WORK INSTRUCTION. Pull every line holding the word "second" from the data below and copy it.

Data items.
####

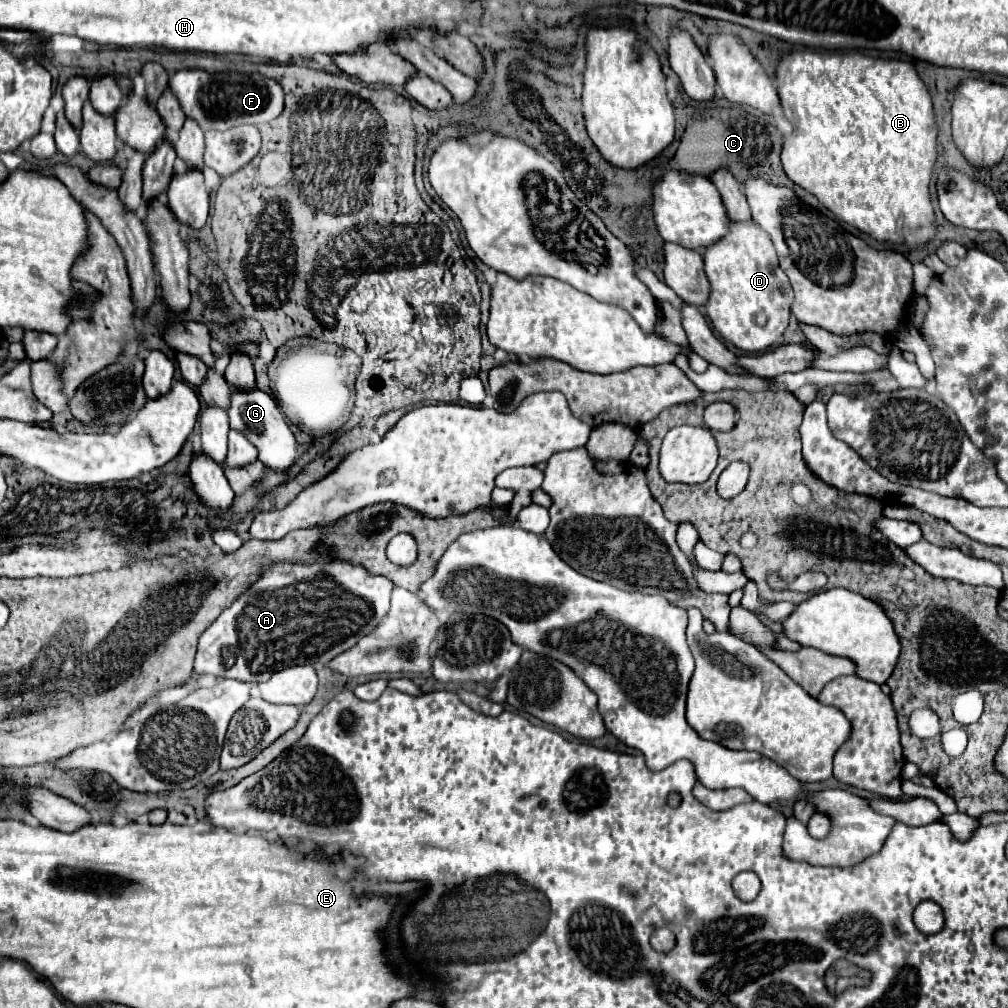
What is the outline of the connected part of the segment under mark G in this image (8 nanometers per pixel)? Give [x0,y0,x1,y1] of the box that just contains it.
[228,390,300,472]

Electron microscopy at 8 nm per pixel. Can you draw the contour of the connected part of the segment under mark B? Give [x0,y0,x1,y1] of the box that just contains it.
[776,50,936,246]

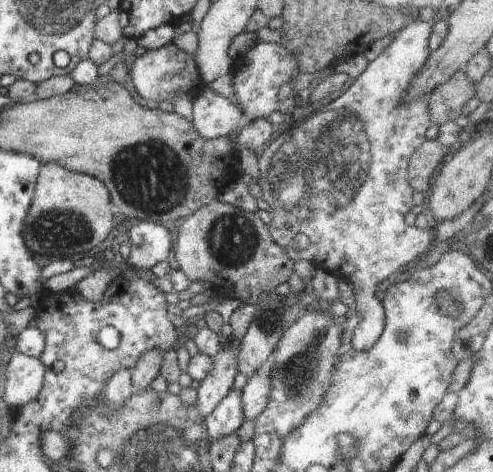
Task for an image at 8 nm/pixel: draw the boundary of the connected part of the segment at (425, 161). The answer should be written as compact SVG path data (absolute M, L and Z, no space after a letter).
M439 138L426 139L420 148L414 150L408 163L408 180L413 192L426 194L430 191L430 176L451 152L452 149L444 146Z

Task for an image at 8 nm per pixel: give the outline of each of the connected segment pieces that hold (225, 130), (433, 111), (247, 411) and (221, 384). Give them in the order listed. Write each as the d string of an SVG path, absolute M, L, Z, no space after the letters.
M207 85L192 99L191 120L198 134L206 140L228 137L246 123L240 106L212 92Z
M464 69L456 71L450 80L434 88L428 97L431 124L440 127L455 122L466 103L476 94L476 83L466 76Z
M257 371L254 376L248 378L241 391L245 420L254 421L266 408L270 390L272 390L270 376L262 376L262 374Z
M238 346L221 348L220 352L213 356L214 364L210 374L204 376L204 380L200 380L195 406L198 408L199 418L203 421L231 391L234 377L239 372L238 351Z

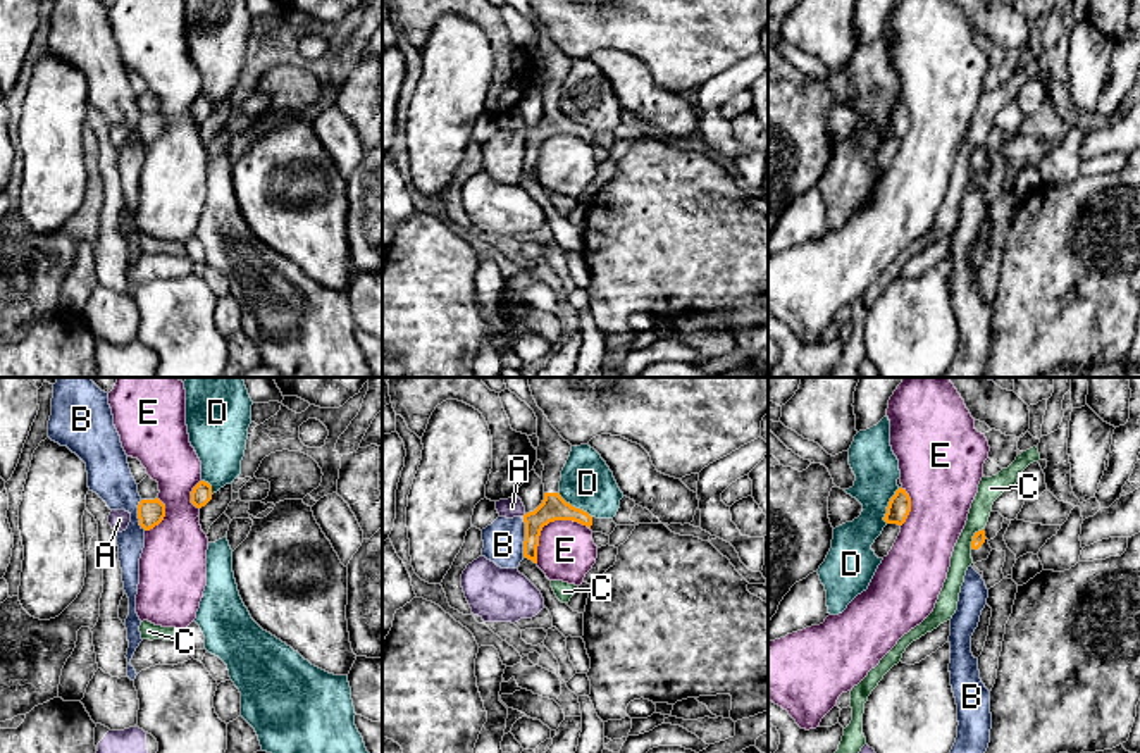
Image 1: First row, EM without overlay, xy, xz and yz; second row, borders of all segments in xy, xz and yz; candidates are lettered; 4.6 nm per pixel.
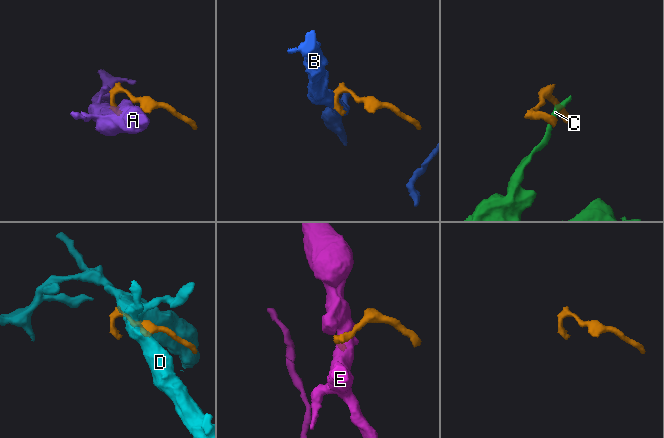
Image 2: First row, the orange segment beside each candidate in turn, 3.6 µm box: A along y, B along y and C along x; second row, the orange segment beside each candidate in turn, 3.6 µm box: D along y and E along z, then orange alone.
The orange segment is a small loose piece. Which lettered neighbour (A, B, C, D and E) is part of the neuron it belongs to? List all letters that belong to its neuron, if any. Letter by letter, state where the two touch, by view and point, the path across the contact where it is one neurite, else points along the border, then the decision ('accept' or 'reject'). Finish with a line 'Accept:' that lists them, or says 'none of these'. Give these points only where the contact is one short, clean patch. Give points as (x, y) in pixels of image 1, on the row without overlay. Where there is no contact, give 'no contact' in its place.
A: meets orange in xz at (524, 130); reject
B: meets orange in xz at (526, 152); border along xz (522, 133), (524, 169); reject
C: meets orange in yz at (973, 152); border along yz (982, 142), (973, 150), (970, 161); reject
D: meets orange in xz at (574, 121); reject
E: meets orange in xz at (548, 136); border along xz (589, 142), (572, 135), (550, 135), (541, 145), (536, 176); reject
Accept: none of these

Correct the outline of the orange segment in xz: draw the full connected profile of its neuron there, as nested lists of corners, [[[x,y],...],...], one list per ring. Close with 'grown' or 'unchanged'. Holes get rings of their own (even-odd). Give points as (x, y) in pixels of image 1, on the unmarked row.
[[[506,0],[506,3],[525,16],[537,31],[537,74],[544,79],[541,91],[544,98],[544,114],[534,126],[524,129],[524,171],[537,177],[539,150],[544,140],[555,134],[573,134],[591,143],[592,131],[587,126],[567,117],[558,107],[561,84],[570,71],[572,59],[560,50],[544,26],[537,21],[530,0]]]; grown

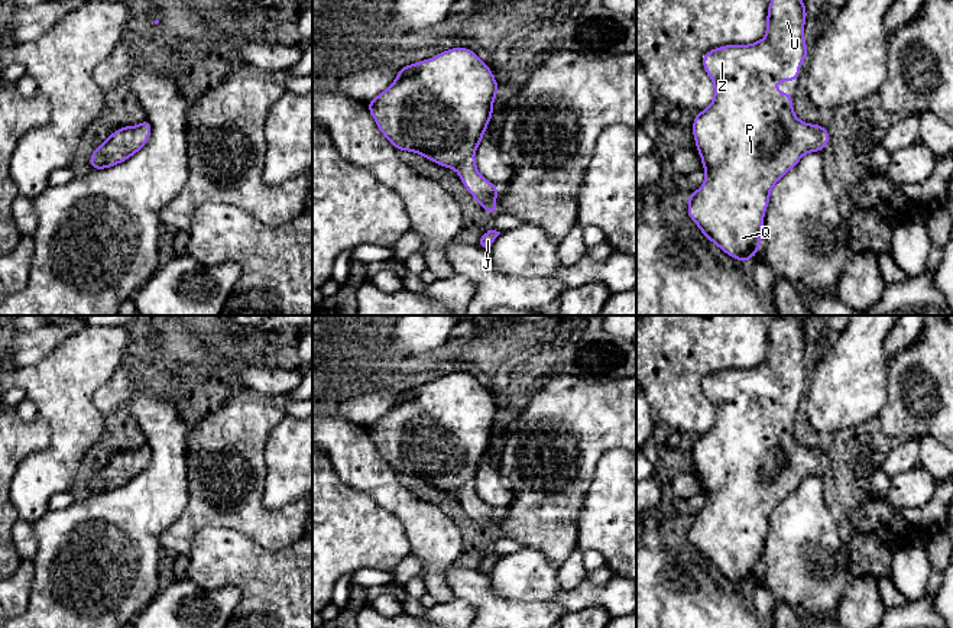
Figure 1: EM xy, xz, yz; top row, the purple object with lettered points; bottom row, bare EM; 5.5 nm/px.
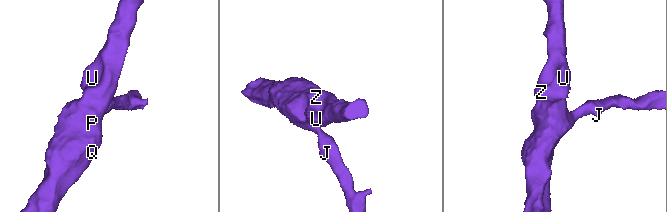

####

RESULT.
Image 1: First row, EM without overlay, xy, xz and yz; second row, borders of all segments in xy, xz and yz; candidates are lettered; 4.6 nm per pixel.
Image 2: First row, the orange segment beside each candidate in turn, 3.6 µm box: A along y, B along y and C along x; second row, the orange segment beside each candidate in turn, 3.6 µm box: D along y and E along z, then orange alone.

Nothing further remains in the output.